Human Rights & Public Liberties

Human Rights & Public Liberties

Newsletter
13 Jan, 2021

The UN Accuses World Leaders of Threatening Civilisational Annihilation

7 April, 2026

The language of apocalypse has entered the diplomatic mainstream. Volker Türk, the United Nations High Commissioner for Human Rights, issued a stark rebuke on Tuesday, warning that threats to annihilate entire civilisations and target civilian infrastructure cross from belligerent rhetoric into the realm of international criminality. His statement, pointedly addressed to “all parties”, left little ambiguity about its principal target.

The backdrop is a conflict of alarming breadth. A crisis ignited by American and Israeli strikes on Iran, and Iran’s counterstrikes, has been spreading across the Middle East, causing significant damage in Iran, Israel and at least a dozen other countries, mostly in the Gulf, with risks of major economic and environmental ramifications across the world. The UN assesses the war has already caused some $63 billion in economic losses across the Arab region.

Mr Trump, whose taste for theatrical ultimatums has defined his return to the presidency, ratcheted up the pressure on Tehran by vowing the “complete demolition” of critical infrastructure, including bridges and power plants, if Iran failed to agree a deal by late Tuesday. On Truth Social, he warned that “a whole civilisation will die tonight, never to be brought back again.” Hours before his own deadline expired, the Israeli military announced it had already executed a broad wave of strikes on infrastructure sites across Iran.

Türk did not name Trump, nor the other belligerents in a conflict that began on February 28th. But his meaning was plain. He said he deplored “the tirade of incendiary rhetoric being used in the Middle East war over the last couple of weeks by all parties,” singling out “the latest threats to annihilate a whole civilisation and to target civilian infrastructure.” He called such statements “sickening,” and warned that following through on them “amounts to the most serious international crimes.” Under international law, he noted, deliberately attacking civilians and civilian infrastructure constitutes a war crime, and anyone responsible must be held to account by a competent court.

Türk has previously noted that American and Israeli attacks are hitting homes, hospitals, schools and cultural sites in Iran, while Iranian attacks are striking energy and water infrastructure in Gulf Arab countries, with many strikes raising serious concerns under international law. Iranian drones and missiles have struck or been intercepted near hotels, airports, diplomatic premises, ports, tankers and energy facilities, causing deaths, injuries, and disruption to aviation and shipping.

The humanitarian picture is equally grim. More than 202,400 people have been forced to flee Lebanon for Syria, among them 3,100 pregnant women, entering a country still shattered by 15 years of war, with families eking out an existence in overcrowded, overstretched temporary shelters lacking adequate food, medicine and sanitation.

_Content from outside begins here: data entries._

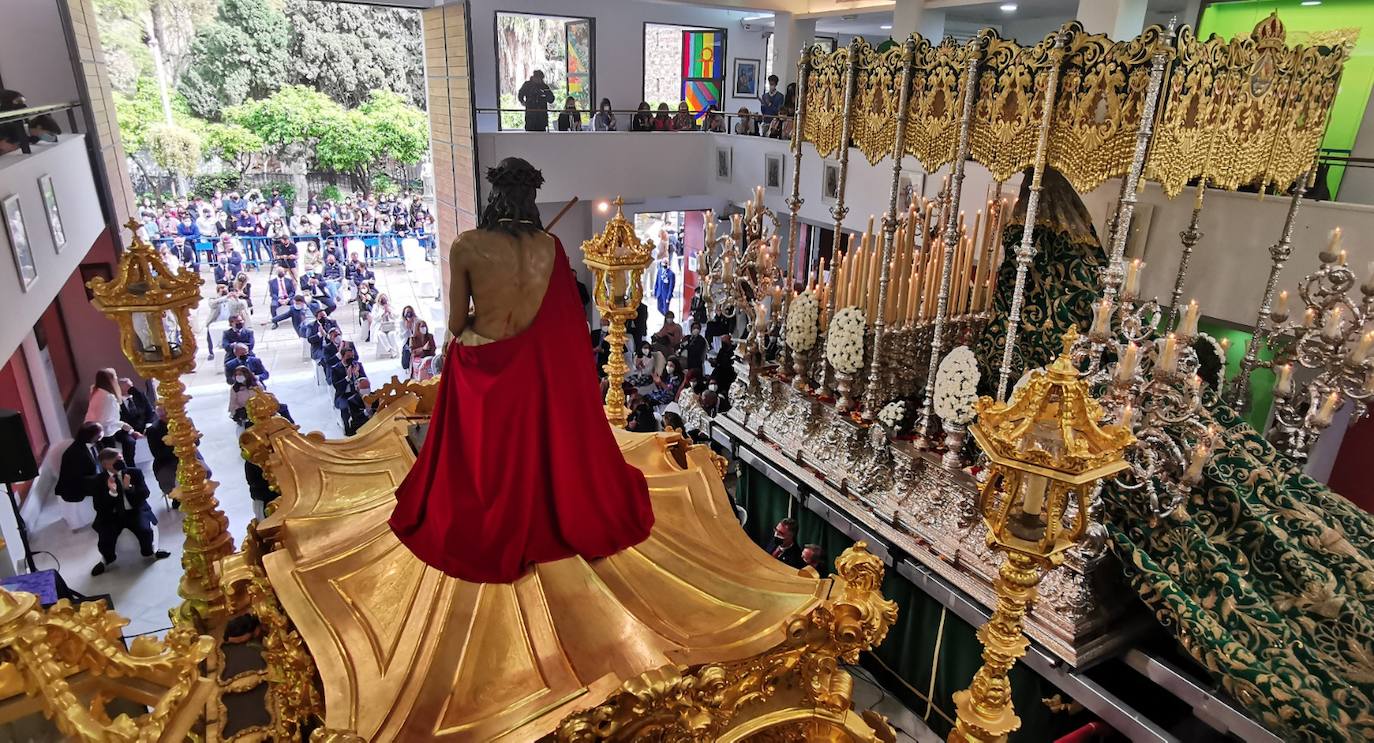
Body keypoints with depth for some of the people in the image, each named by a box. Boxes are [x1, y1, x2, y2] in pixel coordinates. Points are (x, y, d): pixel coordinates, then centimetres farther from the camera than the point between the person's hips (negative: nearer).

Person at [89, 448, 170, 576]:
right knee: (105, 538, -22)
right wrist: (111, 492, -26)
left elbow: (145, 494, -7)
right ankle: (107, 558, 16)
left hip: (134, 511, 0)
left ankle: (148, 552, 10)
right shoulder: (98, 480, -4)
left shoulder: (134, 472, -2)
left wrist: (128, 488, -24)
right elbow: (98, 507, -10)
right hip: (112, 515, 0)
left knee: (145, 530, -25)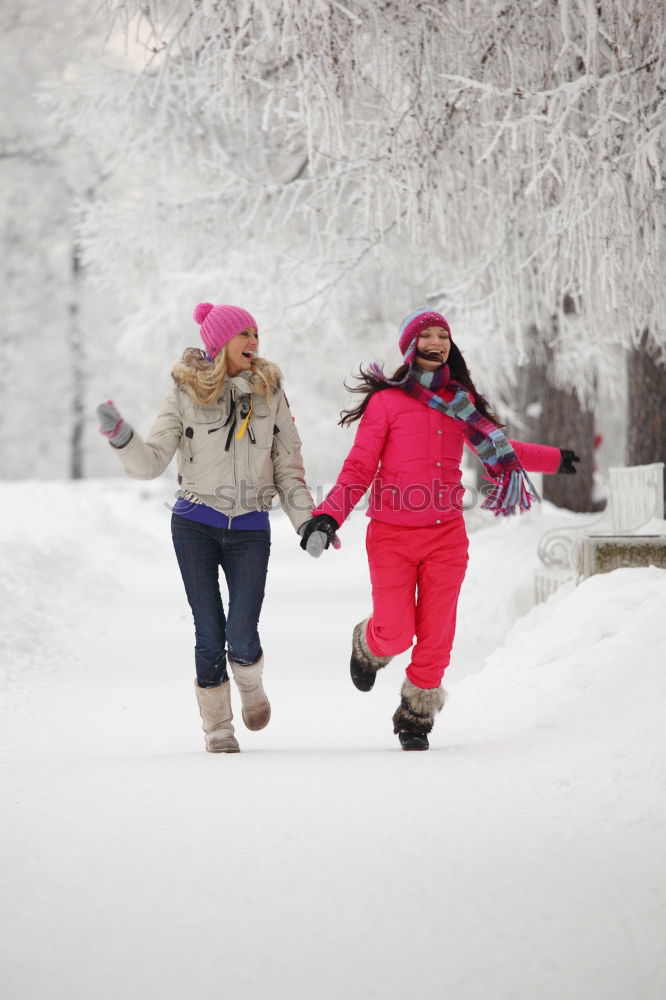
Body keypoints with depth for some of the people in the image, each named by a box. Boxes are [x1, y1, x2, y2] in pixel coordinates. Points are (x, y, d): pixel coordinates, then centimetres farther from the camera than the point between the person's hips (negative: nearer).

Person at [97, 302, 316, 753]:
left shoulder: (271, 392, 5)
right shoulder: (186, 395, -1)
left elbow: (288, 466, 9)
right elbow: (151, 462, -2)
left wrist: (307, 521, 0)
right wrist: (121, 436, -21)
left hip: (250, 529, 1)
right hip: (196, 525, -1)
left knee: (242, 635, -10)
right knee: (209, 633, 0)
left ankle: (250, 684, 24)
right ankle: (218, 727, 16)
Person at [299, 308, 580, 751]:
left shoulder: (459, 400, 9)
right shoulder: (387, 401, -5)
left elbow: (496, 445, 27)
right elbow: (359, 469, -5)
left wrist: (553, 459, 31)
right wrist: (329, 515, -20)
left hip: (446, 536, 3)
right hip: (393, 536, -3)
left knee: (436, 636, 0)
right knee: (395, 634, -4)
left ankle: (417, 719, 18)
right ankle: (367, 646, 33)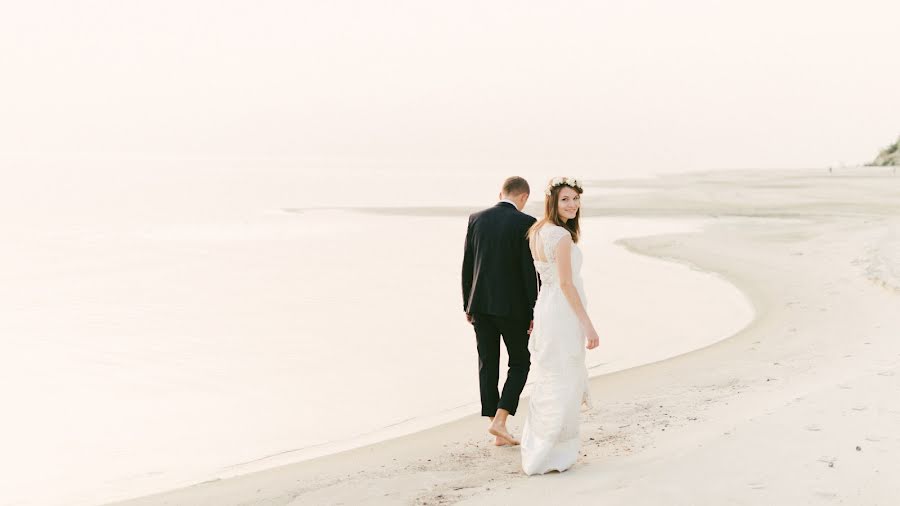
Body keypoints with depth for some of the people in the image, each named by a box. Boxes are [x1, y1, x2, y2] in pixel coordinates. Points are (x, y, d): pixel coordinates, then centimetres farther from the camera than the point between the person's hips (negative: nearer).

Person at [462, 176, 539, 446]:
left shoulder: (476, 219, 3)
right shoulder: (525, 223, -11)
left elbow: (467, 266, 6)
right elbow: (531, 271, -13)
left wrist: (468, 306, 13)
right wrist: (535, 312, -6)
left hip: (480, 303, 4)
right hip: (512, 305, -4)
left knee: (488, 365, 9)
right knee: (520, 363, 11)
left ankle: (498, 430, 11)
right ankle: (499, 421, -2)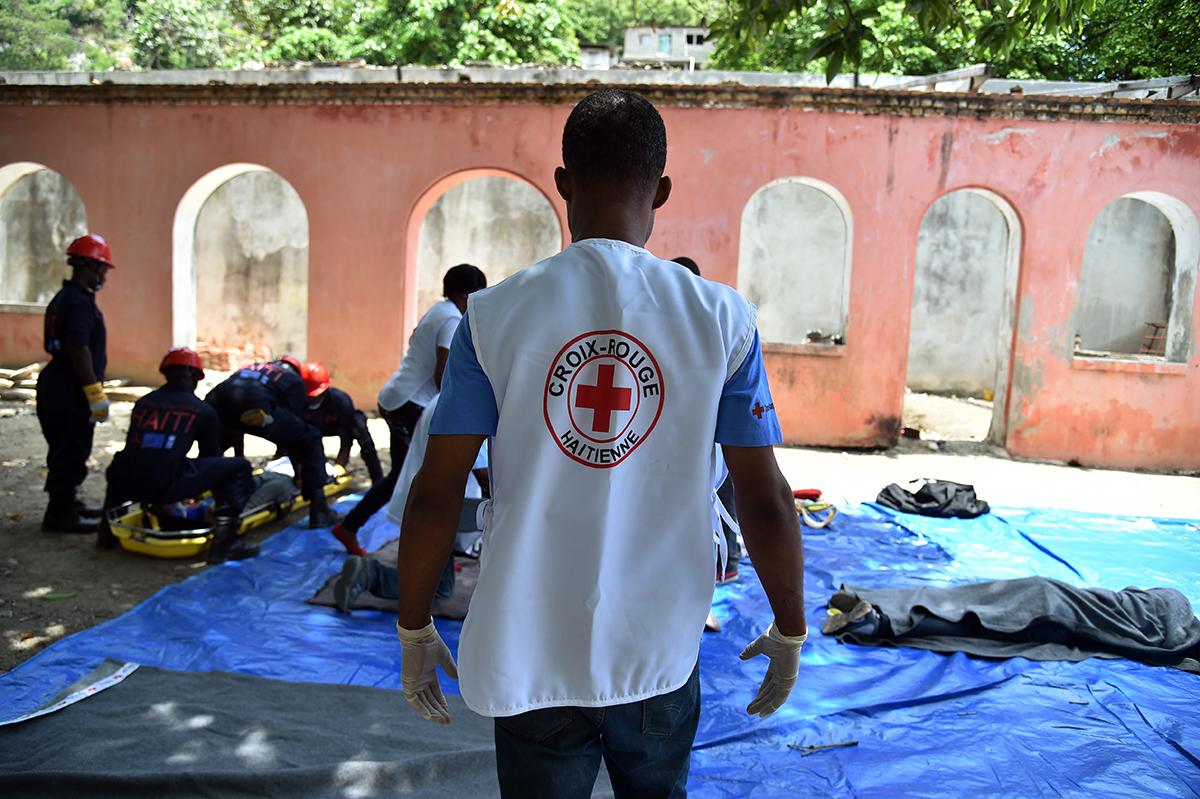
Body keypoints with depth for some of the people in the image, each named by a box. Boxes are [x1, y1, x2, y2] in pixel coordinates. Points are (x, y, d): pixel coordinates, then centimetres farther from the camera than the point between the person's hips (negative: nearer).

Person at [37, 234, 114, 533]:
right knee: (70, 451, -3)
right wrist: (95, 393, -21)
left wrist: (94, 390, 22)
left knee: (67, 450, 19)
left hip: (57, 385, 11)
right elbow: (79, 350, -23)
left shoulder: (64, 297, 16)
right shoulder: (79, 302, -17)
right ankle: (59, 514, 5)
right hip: (70, 391, -11)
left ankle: (66, 504, 31)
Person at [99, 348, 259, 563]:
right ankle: (224, 543, -4)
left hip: (125, 486, 6)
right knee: (239, 468, 4)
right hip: (165, 488, -6)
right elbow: (211, 456, 20)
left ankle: (108, 529, 37)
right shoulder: (204, 411, 8)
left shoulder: (143, 403, 20)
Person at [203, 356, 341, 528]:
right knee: (310, 440, 11)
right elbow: (291, 431, 22)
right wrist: (298, 474, 31)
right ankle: (319, 512, 7)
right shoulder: (296, 380, 26)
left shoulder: (252, 368, 41)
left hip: (214, 404, 6)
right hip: (255, 409, -6)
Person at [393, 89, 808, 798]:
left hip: (530, 656, -1)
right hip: (661, 656, 1)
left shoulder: (494, 315, -9)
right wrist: (789, 632, 9)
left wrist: (414, 629, 7)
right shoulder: (722, 320, -9)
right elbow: (766, 501, -6)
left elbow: (434, 496, -8)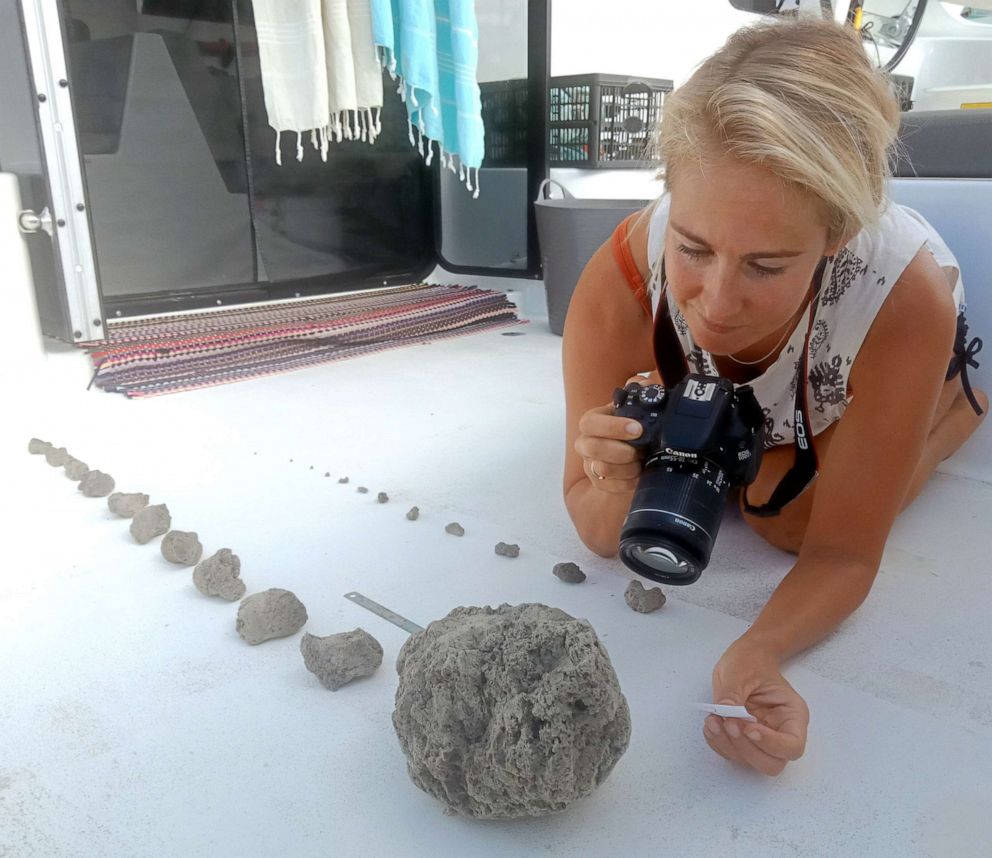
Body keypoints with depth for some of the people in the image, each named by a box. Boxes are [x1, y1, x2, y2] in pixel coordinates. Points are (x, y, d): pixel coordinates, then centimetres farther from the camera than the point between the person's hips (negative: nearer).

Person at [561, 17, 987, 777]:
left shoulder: (905, 296, -42)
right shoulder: (620, 283, -39)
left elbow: (839, 548, -32)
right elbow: (603, 537, -29)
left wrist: (756, 655, -51)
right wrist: (616, 486, -52)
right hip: (741, 398, 1)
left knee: (793, 516, -16)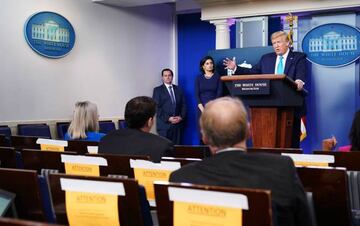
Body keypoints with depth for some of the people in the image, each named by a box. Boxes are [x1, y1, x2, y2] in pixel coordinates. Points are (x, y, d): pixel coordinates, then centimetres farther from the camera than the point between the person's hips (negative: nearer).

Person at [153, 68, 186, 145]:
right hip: (164, 124, -3)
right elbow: (156, 107, -4)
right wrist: (168, 118, -13)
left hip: (178, 124, 3)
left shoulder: (178, 89, 16)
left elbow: (183, 105, 12)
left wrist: (181, 117, -5)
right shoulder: (157, 90, 4)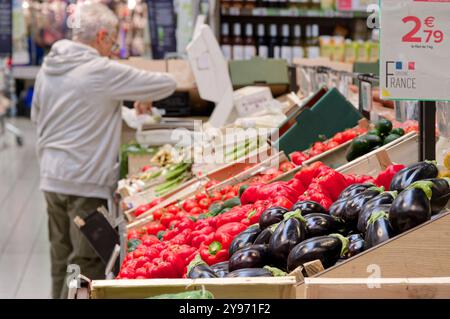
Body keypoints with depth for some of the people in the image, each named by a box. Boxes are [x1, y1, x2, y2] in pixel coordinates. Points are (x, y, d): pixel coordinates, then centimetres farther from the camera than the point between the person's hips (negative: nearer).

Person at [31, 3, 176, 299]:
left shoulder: (48, 67, 7)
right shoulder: (103, 71, -15)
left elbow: (36, 115, 21)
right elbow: (167, 84, -10)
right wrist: (145, 98, 10)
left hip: (51, 178, 8)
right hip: (86, 183, -8)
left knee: (62, 262, 16)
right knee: (88, 264, -1)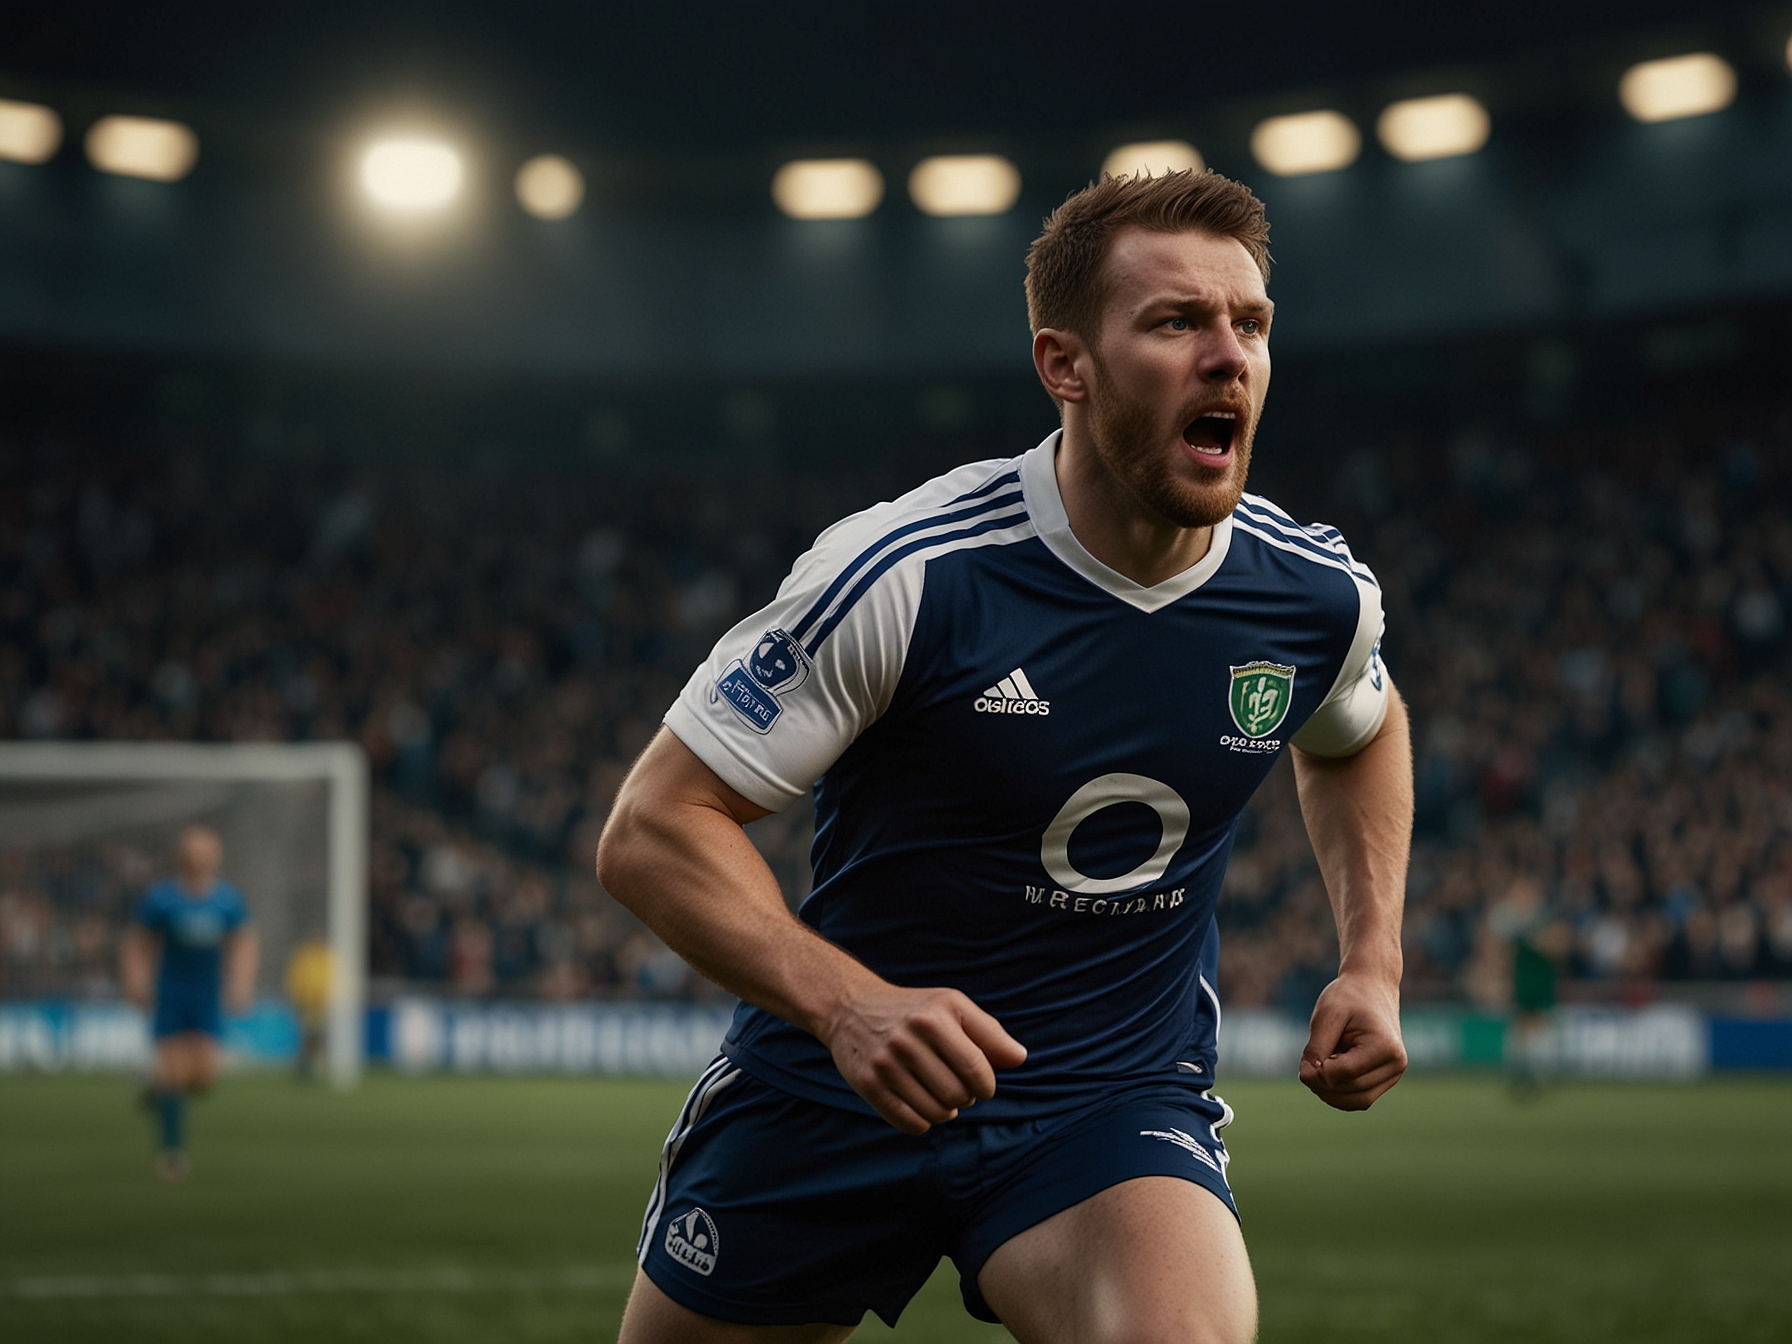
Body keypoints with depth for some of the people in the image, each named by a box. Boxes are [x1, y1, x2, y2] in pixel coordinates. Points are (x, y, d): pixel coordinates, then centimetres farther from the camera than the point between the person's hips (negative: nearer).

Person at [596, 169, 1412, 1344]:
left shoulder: (1320, 598, -5)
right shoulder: (906, 580, -19)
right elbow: (653, 828, -17)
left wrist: (1374, 965, 8)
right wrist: (845, 1003, -31)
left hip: (1119, 1102, 1)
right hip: (835, 1091, -1)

The suppression of dissent has accompanied the bombs. Around 3,000 people have reportedly been arrested in the first month of the war across the region. In Iran, an internet blackout now entering its fifth week represents one of the most severe countrywide shutdowns ever recorded globally, as pervasive interrogation and intimidation of civilians by heavily armed security forces continue to be reported. Eight executions have been reported, three linked to the nationwide protests of January 2026, with dozens of others convicted, including children, facing a similar fate.

Türk closed with a demand that the international community take urgent steps to de-escalate and protect civilian lives. In a war where the protagonists have already moved from targeting soldiers to threatening to erase civilisations, whether the community of nations retains either the will or the mechanism to do so remains gravely uncertain.